Devido à sua proximidade com a Via Láctea, ela é um excelente referencial para pesquisadores que estudam questões fundamentais, como a maneira como as estrelas se formam e como as galáxias são estruturadas.

Detalhes extraordinários

Os pesquisadores não apenas obtiveram as imagens de rádio mais nítidas da nuvem já registradas: durante sua análise, eles também estudaram as próprias estrelas que formam a estrutura da nuvem. Inclui-se aí a Nebulosa da Tarântula, a região de formação estelar mais ativa do Grupo Local. Além disso, a emissão de rádio recém-detectada também foi estudada em galáxias distantes no fundo, bem como estrelas no primeiro plano da Via Láctea.

O estudo faz parte do Projeto Científico do Mapa Evolucionário do Universo (EMU, na sigla em inglês). Essa iniciativa observará todo o céu do hemisfério sul e deverá detectar cerca de 40 milhões de galáxias. Os dados serão usados ​​para dar aos pesquisadores uma imagem mais clara de como as galáxias e suas estrelas evoluíram ao longo do tempo.

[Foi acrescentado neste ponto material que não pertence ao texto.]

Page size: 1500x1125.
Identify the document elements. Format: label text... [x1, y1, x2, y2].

A autora principal, Clara Pennock, disse: “A nova imagem nítida e sensível revela milhares de fontes de rádio que nunca vimos antes. A maioria delas são galáxias milhões ou até bilhões de anos-luz além da Grande Nuvem de Magalhães. Normalmente as vemos por causa dos buracos negros supermassivos em seus centros, que podem ser detectados em todos os comprimentos de onda, especialmente no rádio. Mas agora também começamos a encontrar muitas galáxias nas quais estrelas estão se formando a uma taxa tremenda. Combinando esses dados com observações anteriores de raios X, telescópios ópticos e infravermelhos nos permitirão explorar essas galáxias com detalhes extraordinários.”

Nitidez aumentada

O dr. Jacco van Loon afirmou: “Com tantas estrelas e nebulosas juntas, o aumento da nitidez da imagem foi fundamental para a descoberta de estrelas emissoras de rádio e nebulosas compactas na Grande Nuvem de Magalhães. Vemos todos os tipos de fontes de rádio, de incipientes estrelas individuais a nebulosas planetárias que resultam da morte de estrelas como o Sol.”

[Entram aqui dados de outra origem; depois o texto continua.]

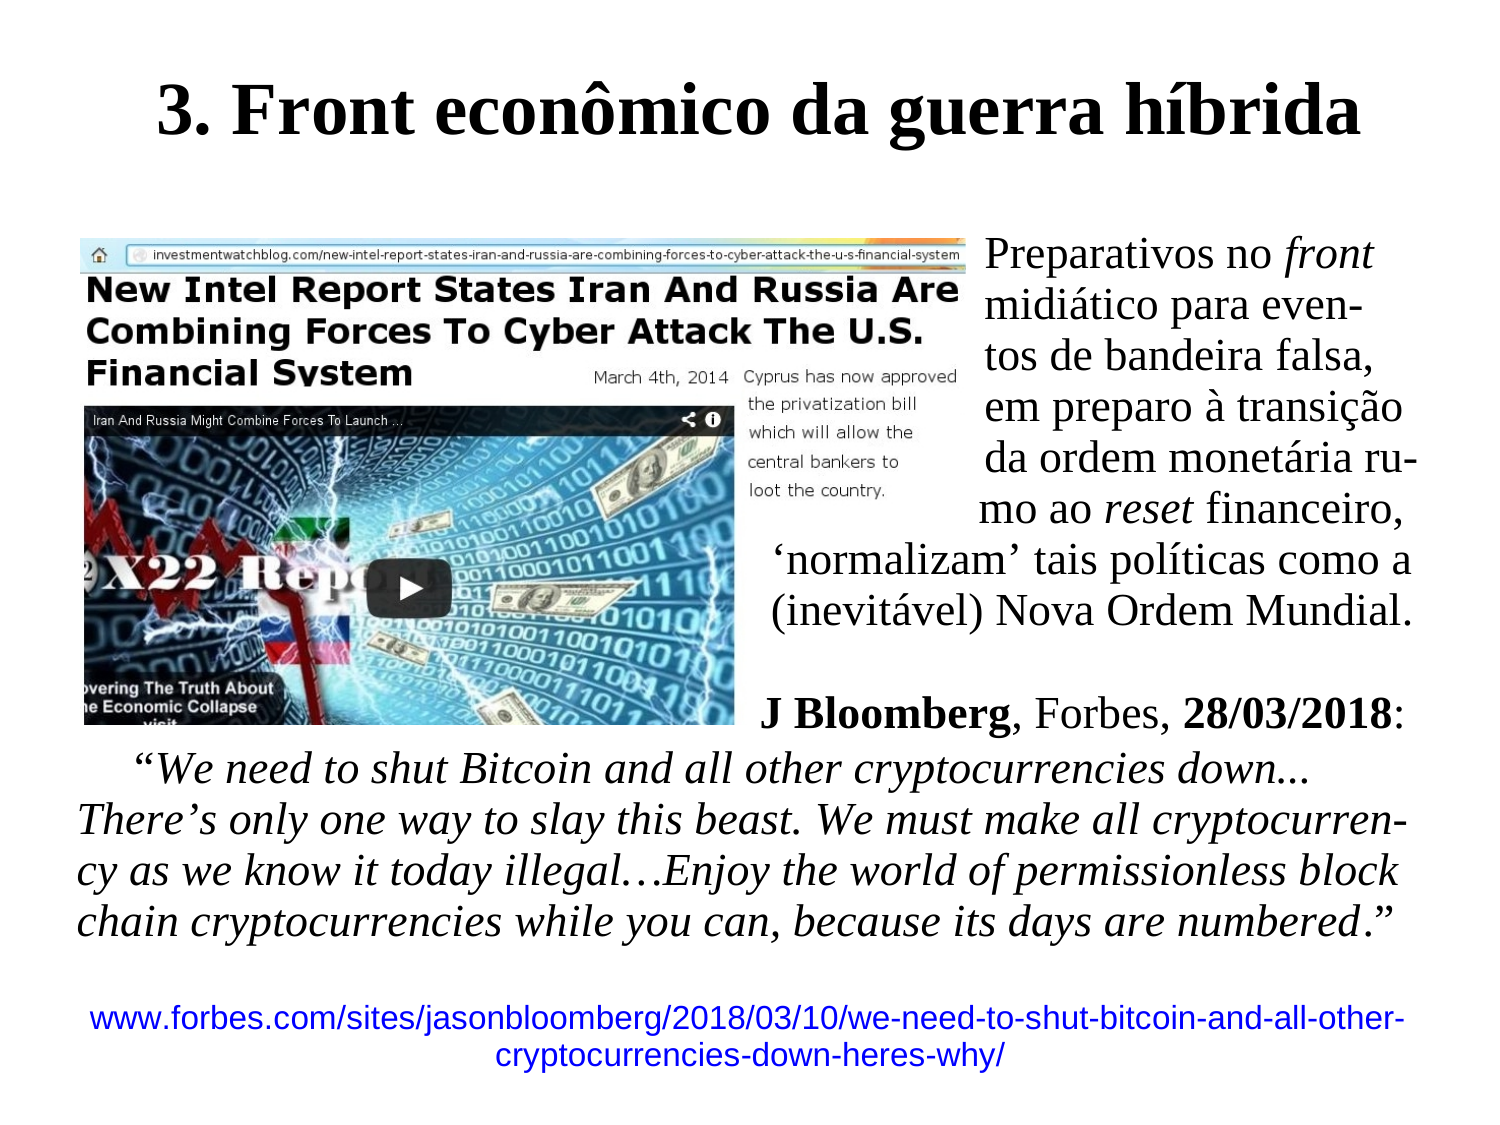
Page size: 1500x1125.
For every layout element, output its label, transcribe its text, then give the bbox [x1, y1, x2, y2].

title 3. Front econômico da guerra híbrida [81, 33, 1438, 184]
text_box “We need to shut Bitcoin and all other cryptocurrencies down... There’s only one way to slay this beast. We must make all cryptocurren-cy as we know it today illegal…Enjoy the world of permissionless block chain cryptocurrencies while you can, because its days are numbered.” [76, 742, 1413, 947]
picture [80, 238, 747, 725]
text_box www.forbes.com/sites/jasonbloomberg/2018/03/10/we-need-to-shut-bitcoin-and-all-other-cryptocurrencies-down-heres-why/ [25, 998, 1470, 1082]
text_box Preparativos no front midiático para even- tos de bandeira falsa, em preparo à transição da ordem monetária ru- mo ao reset financeiro, ‘normalizam’ tais políticas como a (inevitável) Nova Ordem Mundial. J Bloomberg, Forbes, 28/03/2018: [747, 227, 1420, 739]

O professor Andrew Hopkins, da Universidade Macquarie (Austrália), líder da pesquisa do EMU e coautor do estudo, acrescentou: “É gratificante ver esses resultados empolgantes provenientes das primeiras observações do EMU. O EMU é um projeto incrivelmente ambicioso, com objetivos científicos que variam desde a compreensão da evolução de estrelas e galáxias a medições cosmológicas de matéria escura e energia escura e muito mais. As descobertas deste trabalho inicial demonstram o poder do telescópio Askap para fornecer imagens sensíveis em grandes áreas do céu, oferecendo um vislumbre tentador do que a pesquisa completa da EMU pode revelar. Esta investigação foi fundamental para nos permitir elaborar a pesquisa principal, que esperamos começar no início de 2022.”